What Mrs Thatcher (DING! DONG!) said about there being no alternative wasn’t true, and still isn’t. We have alternatives. And thanks to the world-wide interwebs, some of them are free, as in liberty, and also free, as in beer. Speaking of which I’m off tonight to Under The Sun to take advantage of my free pitcher of beer coupon. (That’s enough product placement for now.)
If you’re interested, we didn’t get the full $114,957 to shoot Bill. Kickstarter takes a five percent commission, which is fair, and Amazon, their credit card “processor” take a 4-5% cut for processing credit cards, which usually costs only 2% of the transaction. Add to those commissions some atrophy from people whose credit cards were declined (we pay Amazon for that, too), and the final sum deposited in the Galactic LLC bank account, this very morn, was $104,497.54. So that is the budget of BILL!

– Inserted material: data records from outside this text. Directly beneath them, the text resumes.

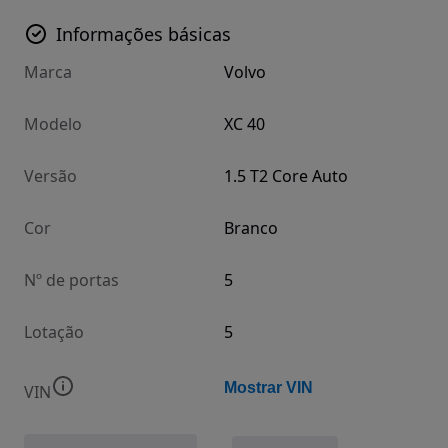
Informações básicas
Marca
Volvo
Modelo
XC 40
Versão
1.5 T2 Core Auto
Cor
Branco
Nº de portas
5
Lotação
5
Mostrar VIN
VIN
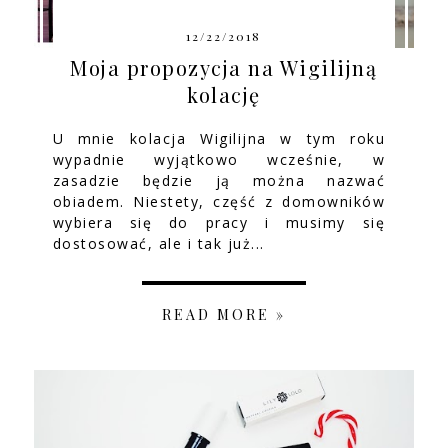
12/22/2018
Moja propozycja na Wigilijną
kolację
U mnie kolacja Wigilijna w tym roku
wypadnie wyjątkowo wcześnie, w
zasadzie będzie ją można nazwać
obiadem. Niestety, część z domowników
wybiera się do pracy i musimy się
dostosować, ale i tak już...
READ MORE »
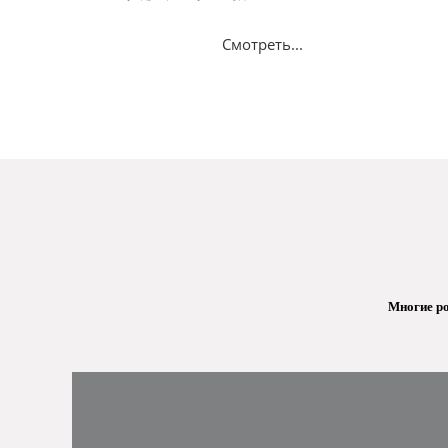
Смотреть...
Многие ро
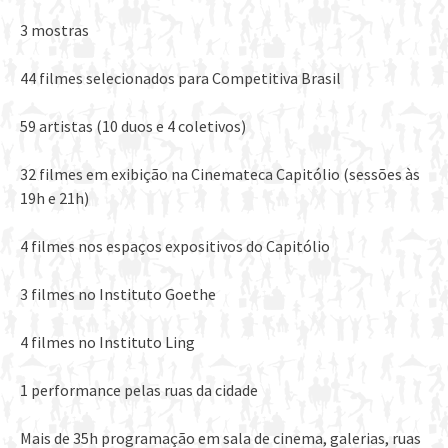
3 mostras
44 filmes selecionados para Competitiva Brasil
59 artistas (10 duos e 4 coletivos)
32 filmes em exibição na Cinemateca Capitólio (sessões às
19h e 21h)
4 filmes nos espaços expositivos do Capitólio
3 filmes no Instituto Goethe
4 filmes no Instituto Ling
1 performance pelas ruas da cidade
Mais de 35h programação em sala de cinema, galerias, ruas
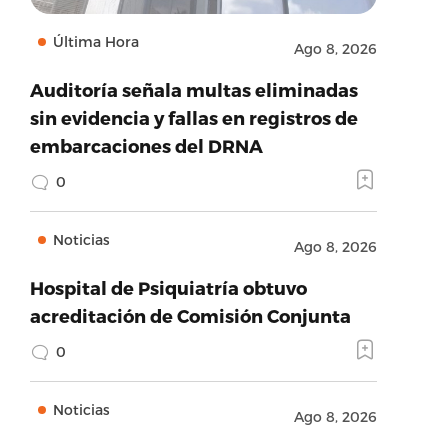
Última Hora
Ago 8, 2026
Auditoría señala multas eliminadas
sin evidencia y fallas en registros de
embarcaciones del DRNA
0
Noticias
Ago 8, 2026
Hospital de Psiquiatría obtuvo
acreditación de Comisión Conjunta
0
Noticias
Ago 8, 2026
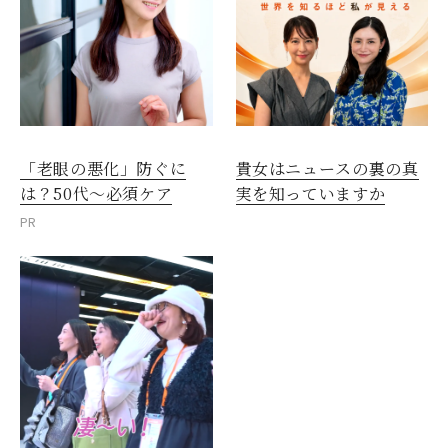
「老眼の悪化」防ぐに
貴女はニュースの裏の真
は？50代～必須ケア
実を知っていますか
PR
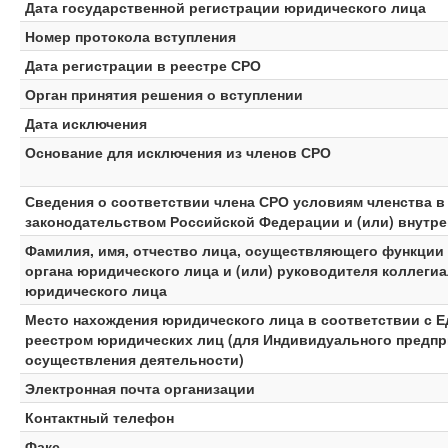
Дата государственной регистрации юридического лица
Номер протокола вступления
Дата регистрации в реестре СРО
Орган принятия решения о вступлении
Дата исключения
Основание для исключения из членов СРО
Сведения о соответствии члена СРО условиям членства 
законодательством Российской Федерации и (или) внутр
Фамилия, имя, отчество лица, осуществляющего функции
органа юридического лица и (или) руководителя коллеги
юридического лица
Место нахождения юридического лица в соответствии с 
реестром юридических лиц (для Индивидуального предпр
осуществления деятельности)
Электронная почта организации
Контактный телефон
Факс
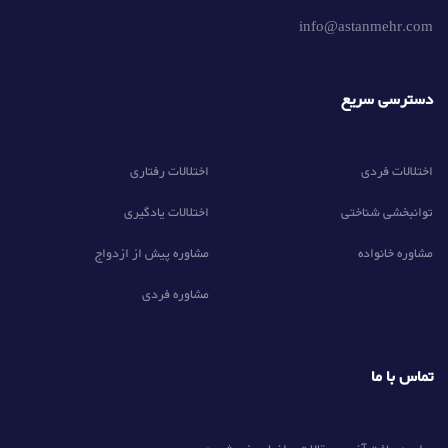
info@astanmehr.com
دسترسی سریع
اختلالات فردی
اختلالات رفتاری
توانبخشی شناختی
اختلالات یادگیری
مشاوره خانواده
مشاوره پیش از ازدواج
مشاوره فردی
تماس با ما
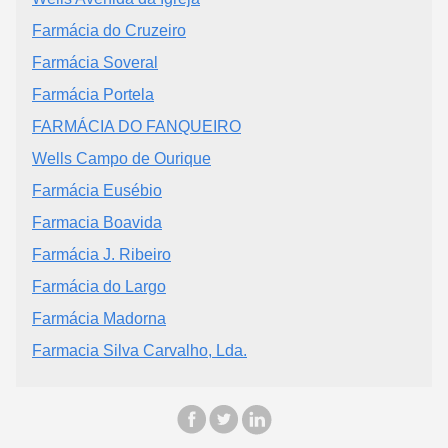
Farmácia do Cruzeiro
Farmácia Soveral
Farmácia Portela
FARMÁCIA DO FANQUEIRO
Wells Campo de Ourique
Farmácia Eusébio
Farmacia Boavida
Farmácia J. Ribeiro
Farmácia do Largo
Farmácia Madorna
Farmacia Silva Carvalho, Lda.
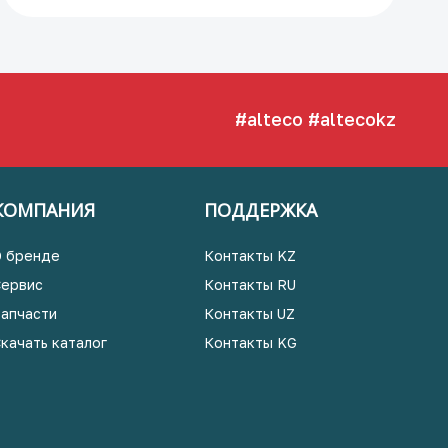
#alteco
#altecokz
КОМПАНИЯ
ПОДДЕРЖКА
О бренде
Контакты KZ
Сервис
Контакты RU
Запчасти
Контакты UZ
Скачать каталог
Контакты KG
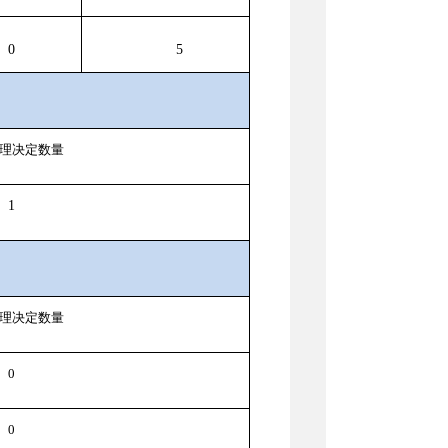
0
5
理决定数量
1
理决定数量
0
0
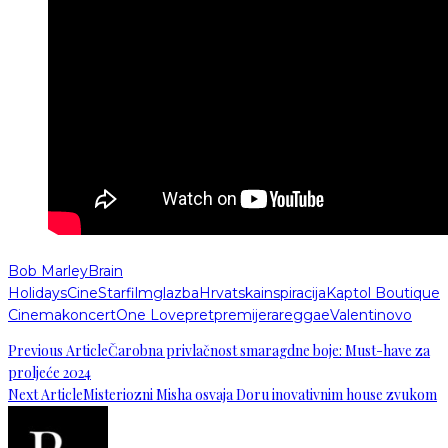
Bob Marley
Brain
Holidays
CineStar
film
glazba
Hrvatska
inspiracija
Kaptol Boutique
Cinema
koncert
One Love
pretpremijera
reggae
Valentinovo
Previous Article
Čarobna privlačnost smaragdne boje: Must-have za
proljeće 2024
Next Article
Misteriozni Misha osvaja Doru inovativnim house zvukom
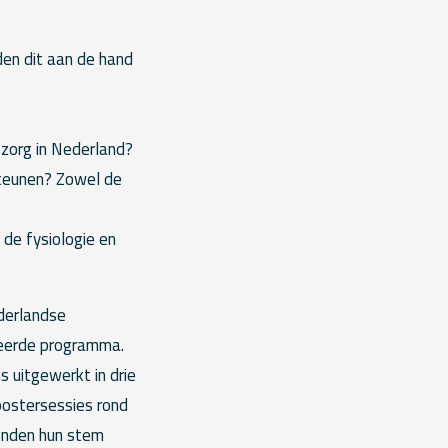
den dit aan de hand
 zorg in Nederland?
steunen? Zowel de
 de fysiologie en
derlandse
ieerde programma.
s uitgewerkt in drie
postersessies rond
onden hun stem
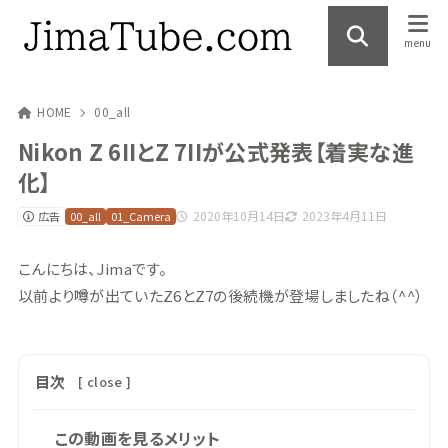
HOME
00_all
Nikon Z 6IIとZ 7IIが公式発表【着実な進
化】
2020年10月14日
2023年4月11日
広告
00_all
01_Camera
こんにちは、Jimaです。
以前より噂が出ていたZ6とZ7の後続機が登場しましたね（^^）
目次
[
close
]
この動画を見るメリット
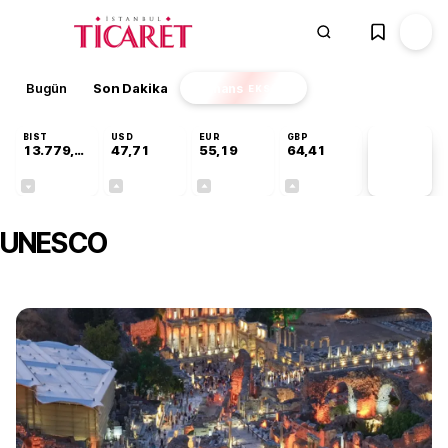
Bugün
Son Dakika
Finans
EKSTRA
BIST
USD
EUR
GBP
13.779,39
47,71
55,19
64,41
PİYASA
VERİLERİ
-0,14%
+0,18%
+0,32%
+0,38%
UNESCO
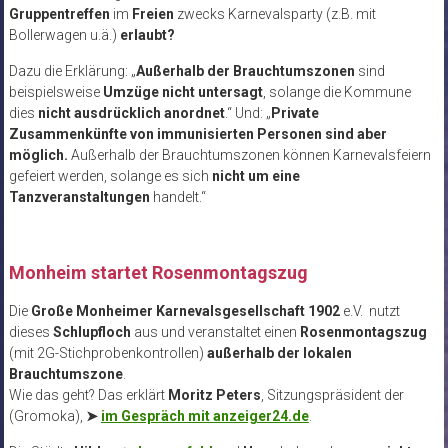
Gruppentreffen
im
Freien
zwecks Karnevalsparty (z.B. mit
Bollerwagen u.ä.)
erlaubt?
Dazu die Erklärung: „
Außerhalb der Brauchtumszonen
sind
beispielsweise
Umzüge nicht untersagt
, solange die Kommune
dies
nicht ausdrücklich anordnet
.“ Und: „
Private
Zusammenkünfte von immunisierten Personen sind aber
möglich.
Außerhalb der Brauchtumszonen können Karnevalsfeiern
gefeiert werden, solange es sich
nicht um eine
Tanzveranstaltungen
handelt.“
Monheim startet Rosenmontagszug
Die
Große Monheimer Karnevalsgesellschaft 1902
e.V. nutzt
dieses
Schlupfloch
aus und veranstaltet einen
Rosenmontagszug
(mit 2G-Stichprobenkontrollen)
außerhalb der lokalen
Brauchtumszone
.
Wie das geht? Das erklärt
Moritz Peters
, Sitzungspräsident der
(Gromoka),
➤
im Gespräch mit anzeiger24.de
.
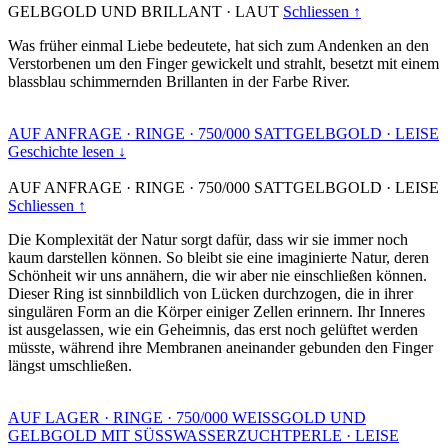
GELBGOLD UND BRILLANT
·
LAUT
Schliessen ↑
Was früher einmal Liebe bedeutete, hat sich zum Andenken an den
Verstorbenen um den Finger gewickelt und strahlt, besetzt mit einem
blassblau schimmernden Brillanten in der Farbe River.
AUF ANFRAGE
·
RINGE
·
750/000 SATTGELBGOLD
·
LEISE
Geschichte lesen ↓
AUF ANFRAGE
·
RINGE
·
750/000 SATTGELBGOLD
·
LEISE
Schliessen ↑
Die Komplexität der Natur sorgt dafür, dass wir sie immer noch
kaum darstellen können. So bleibt sie eine imaginierte Natur, deren
Schönheit wir uns annähern, die wir aber nie einschließen können.
Dieser Ring ist sinnbildlich von Lücken durchzogen, die in ihrer
singulären Form an die Körper einiger Zellen erinnern. Ihr Inneres
ist ausgelassen, wie ein Geheimnis, das erst noch gelüftet werden
müsste, während ihre Membranen aneinander gebunden den Finger
längst umschließen.
AUF LAGER
·
RINGE
·
750/000 WEISSGOLD UND
GELBGOLD MIT SÜSSWASSERZUCHTPERLE
·
LEISE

Update — I am not alone tapping away on my little GNU/Linux box. The International Space Station has officially abandoned MS WIndows — henceforth all its onboard computers will run Debian GNU/Linux. NASA has used Linux for ground operations for many years – but the conversion of its inflight laptops to Debian (which also runs an experimental humanoid robot aboard the ship) suggests that earthbound computer users have nothing to fear from trying out a free software OS.